[Exercise objective]: Leave out the pictures and return every entry exactly as it appears.
START Data supplied
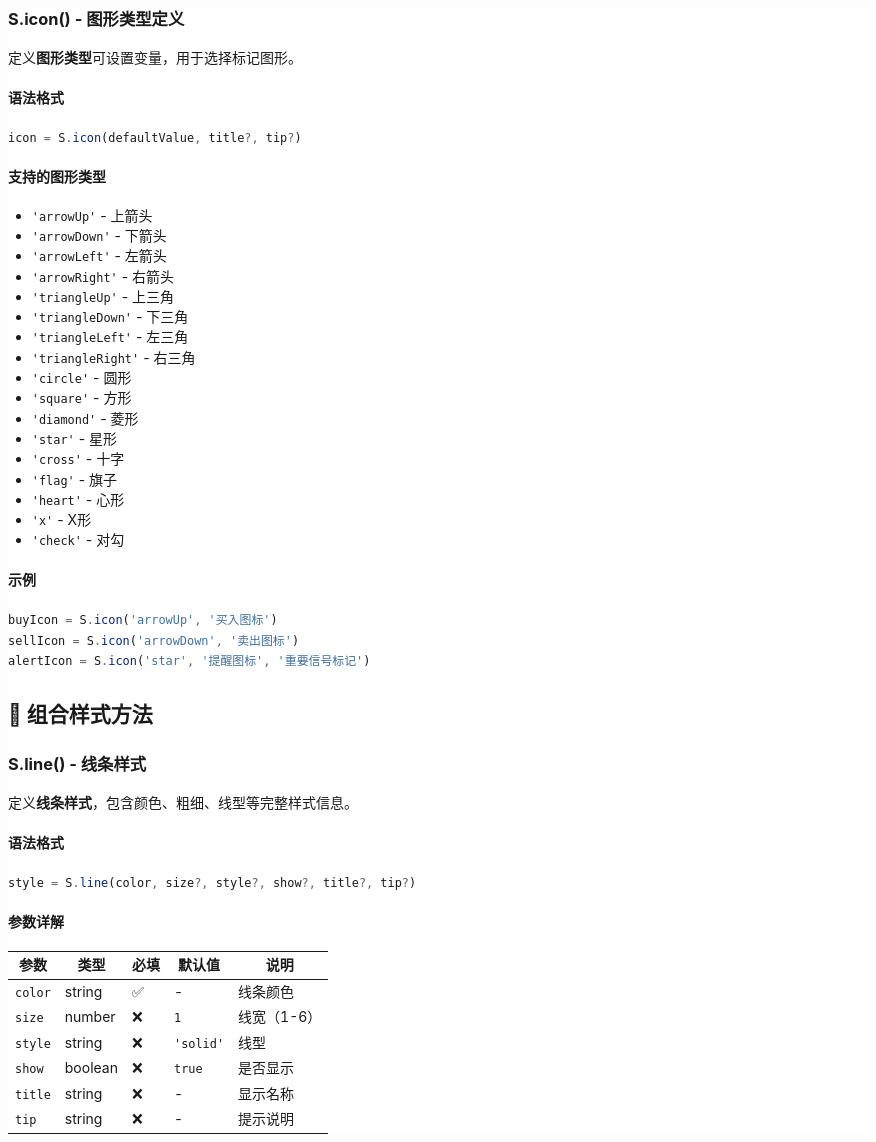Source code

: ### S.icon() - 图形类型定义

定义**图形类型**可设置变量，用于选择标记图形。

#### 语法格式
```javascript
icon = S.icon(defaultValue, title?, tip?)
```

#### 支持的图形类型
- `'arrowUp'` - 上箭头
- `'arrowDown'` - 下箭头
- `'arrowLeft'` - 左箭头
- `'arrowRight'` - 右箭头
- `'triangleUp'` - 上三角
- `'triangleDown'` - 下三角
- `'triangleLeft'` - 左三角
- `'triangleRight'` - 右三角
- `'circle'` - 圆形
- `'square'` - 方形
- `'diamond'` - 菱形
- `'star'` - 星形
- `'cross'` - 十字
- `'flag'` - 旗子
- `'heart'` - 心形
- `'x'` - X形
- `'check'` - 对勾

#### 示例
```javascript
buyIcon = S.icon('arrowUp', '买入图标')
sellIcon = S.icon('arrowDown', '卖出图标')
alertIcon = S.icon('star', '提醒图标', '重要信号标记')
```

## 🎨 组合样式方法

### S.line() - 线条样式

定义**线条样式**，包含颜色、粗细、线型等完整样式信息。

#### 语法格式
```javascript
style = S.line(color, size?, style?, show?, title?, tip?)
```

#### 参数详解
| 参数 | 类型 | 必填 | 默认值 | 说明 |
|------|------|------|--------|------|
| `color` | string | ✅ | - | 线条颜色 |
| `size` | number | ❌ | `1` | 线宽（1-6） |
| `style` | string | ❌ | `'solid'` | 线型 |
| `show` | boolean | ❌ | `true` | 是否显示 |
| `title` | string | ❌ | - | 显示名称 |
| `tip` | string | ❌ | - | 提示说明 |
END Data supplied
[Solution]:
Source code

: ### S.icon() - 图形类型定义

定义**图形类型**可设置变量，用于选择标记图形。

#### 语法格式
```javascript
icon = S.icon(defaultValue, title?, tip?)
```

#### 支持的图形类型
- `'arrowUp'` - 上箭头
- `'arrowDown'` - 下箭头
- `'arrowLeft'` - 左箭头
- `'arrowRight'` - 右箭头
- `'triangleUp'` - 上三角
- `'triangleDown'` - 下三角
- `'triangleLeft'` - 左三角
- `'triangleRight'` - 右三角
- `'circle'` - 圆形
- `'square'` - 方形
- `'diamond'` - 菱形
- `'star'` - 星形
- `'cross'` - 十字
- `'flag'` - 旗子
- `'heart'` - 心形
- `'x'` - X形
- `'check'` - 对勾

#### 示例
```javascript
buyIcon = S.icon('arrowUp', '买入图标')
sellIcon = S.icon('arrowDown', '卖出图标')
alertIcon = S.icon('star', '提醒图标', '重要信号标记')
```

## 🎨 组合样式方法

### S.line() - 线条样式

定义**线条样式**，包含颜色、粗细、线型等完整样式信息。

#### 语法格式
```javascript
style = S.line(color, size?, style?, show?, title?, tip?)
```

#### 参数详解
| 参数 | 类型 | 必填 | 默认值 | 说明 |
|------|------|------|--------|------|
| `color` | string | ✅ | - | 线条颜色 |
| `size` | number | ❌ | `1` | 线宽（1-6） |
| `style` | string | ❌ | `'solid'` | 线型 |
| `show` | boolean | ❌ | `true` | 是否显示 |
| `title` | string | ❌ | - | 显示名称 |
| `tip` | string | ❌ | - | 提示说明 |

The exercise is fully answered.